【前回の記事を読む】95歳まで生きたばあちゃんの「元気の源」それは…エレベーターで20代の若い男と乗り合わせると「キスしようよ」って誘うこと
薄紅色のいのちを抱いて
葉ふるい
「地球は青かった」と宇宙飛行士は言ったけれど、今は見せかけの青い景色のような気がする。地球に送られてくる写真データはすべて青いフイルターをかけることを義務づけられているのではないか。青い星は豊かな水の存在を表している。
昔から人は枯渇する水を求めて争ってきた。これからもっとひどくなるかもしれない、と夕子は漠然とおもう。悠輔の初盆だから、京都の公家の旧家には残っているが、今はもう大方廃れてしまった盆棚を作ろうと夕子はおもった。
作る場所はもちろん大紅しだれ桜の樹の下と決めている。
悠輔は夕子がそこにきっといるだろうと狙いをつけて帰ってくると信じていた。夕子は悠輔が帰って来やすい依り代を盛大に作りたかった。
帰りは五山の送り火があるから、送り火はしないが、悠輔もわかるだろう。しかし戻ってくるときはわかりにくいのだ。春から桜の園に花鉢を並べて作り始めた鬼灯 (ほおずき)も盆棚の結界の紐縄にたくさん吊した。余った鬼灯は、花鉢に植えたまま盆棚の周りに並べる。鬼灯の赤に辺りは赤く映えた。

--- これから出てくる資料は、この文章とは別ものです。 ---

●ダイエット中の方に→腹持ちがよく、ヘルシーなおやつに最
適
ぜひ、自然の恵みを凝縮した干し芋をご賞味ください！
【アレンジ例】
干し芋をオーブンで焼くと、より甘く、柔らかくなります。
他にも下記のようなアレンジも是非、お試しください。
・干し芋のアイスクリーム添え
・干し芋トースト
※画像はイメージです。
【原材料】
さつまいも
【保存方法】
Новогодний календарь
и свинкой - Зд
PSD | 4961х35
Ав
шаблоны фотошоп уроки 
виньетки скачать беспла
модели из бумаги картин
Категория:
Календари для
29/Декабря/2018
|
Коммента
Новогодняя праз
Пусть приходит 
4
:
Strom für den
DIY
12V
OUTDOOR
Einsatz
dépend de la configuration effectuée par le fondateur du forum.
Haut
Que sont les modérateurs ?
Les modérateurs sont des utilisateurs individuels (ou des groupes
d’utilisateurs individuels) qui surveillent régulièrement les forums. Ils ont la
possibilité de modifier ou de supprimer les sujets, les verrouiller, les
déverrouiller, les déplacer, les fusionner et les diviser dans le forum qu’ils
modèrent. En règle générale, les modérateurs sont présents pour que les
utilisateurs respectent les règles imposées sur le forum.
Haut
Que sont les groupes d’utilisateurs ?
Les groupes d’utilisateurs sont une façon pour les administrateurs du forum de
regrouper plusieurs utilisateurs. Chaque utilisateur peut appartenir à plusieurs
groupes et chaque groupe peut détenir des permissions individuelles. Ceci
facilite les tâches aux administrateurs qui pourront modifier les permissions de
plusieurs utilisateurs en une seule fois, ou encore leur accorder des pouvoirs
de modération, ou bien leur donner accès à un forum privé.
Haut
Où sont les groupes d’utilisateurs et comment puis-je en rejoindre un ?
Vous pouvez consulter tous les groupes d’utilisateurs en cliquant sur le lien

仏や神は炎だけが見えるのでなくこの鬼灯の赤い実めがけて降りてくるのだ。だから、鬼灯と書いて、ホオズキと読ませる。
鬼灯の赤、黄色、緑の織りなすグラデーションは悠輔にも十分見えるのだろう。
夕子はそれだけではもの足らなくて酒やいなり寿司など悠輔の好物をすべてそろえて夕子がいるところを間違えないようにしたかった。悠輔は黄泉の国から帰ってくるのではなく、どこか遠いところで、それでいて結構近いところに棲んでいるような気がしていた。

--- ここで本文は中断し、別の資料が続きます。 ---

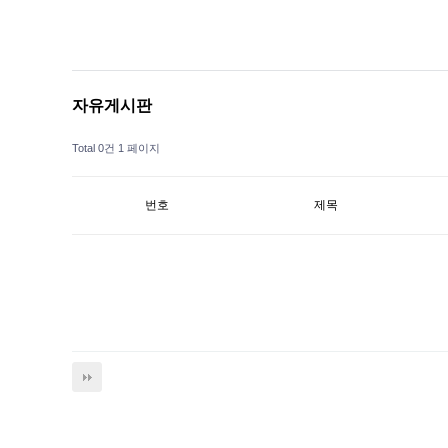
‹
›
자유게시판
Total 0건
1 페이지
번호
제목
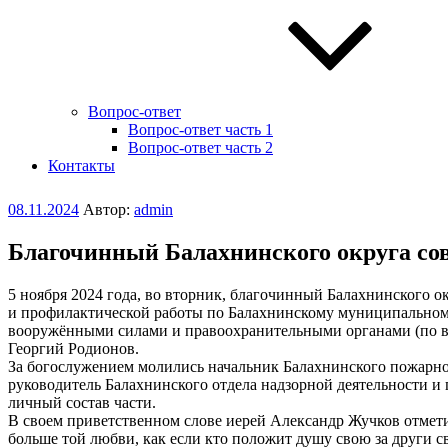
Вопрос-ответ
Вопрос-ответ часть 1
Вопрос-ответ часть 2
Контакты
Опубликовано
08.11.2024
Автор:
admin
Благочинный Балахнинского округа со
5 ноября 2024 года, во вторник, благочинный Балахнинского о
и профилактической работы по Балахнинскому муниципальном
вооружёнными силами и правоохранительными органами (по вз
Георгий Родионов.
За богослужением молились начальник Балахнинского пожарн
руководитель Балахнинского отдела надзорной деятельности 
личный состав части.
В своем приветственном слове иерей Александр Жучков отметил
больше той любви, как если кто положит душу свою за други с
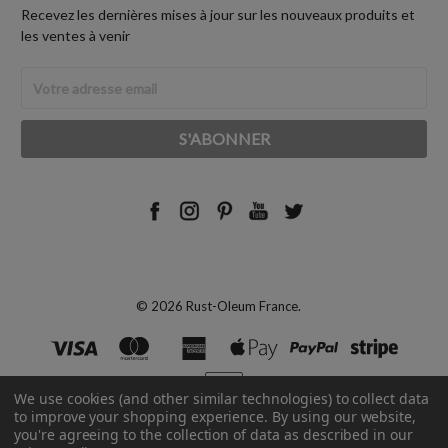
Recevez les dernières mises à jour sur les nouveaux produits et
les ventes à venir
Adresse
Email
© 2026 Rust-Oleum France.
We use cookies (and other similar technologies) to collect data
to improve your shopping experience.
By using our website,
you're agreeing to the collection of data as described in our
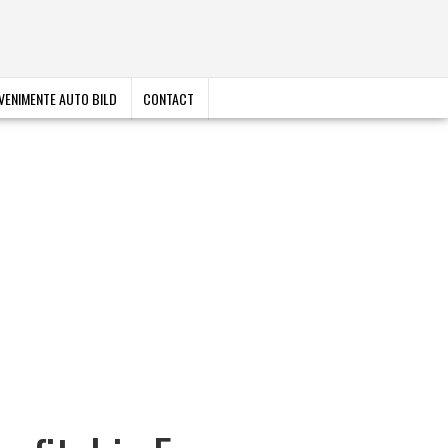
VENIMENTE AUTO BILD
CONTACT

「今年の盆棚はえろう豪華やなあ」と何を差し置いても悠輔に言わせたかった。
「あんたの好きなもんは、わ・た・しも含めて全部そろえたえ。桜子と麻美ももうすぐ来るさかいね」
夕子はそう呟いて空を見上げた。
またどこからか遠雷が聞こえる。悠輔が応えているのだろうか。
盆棚はできたし、盆の用意は整ったのに雨は降らない。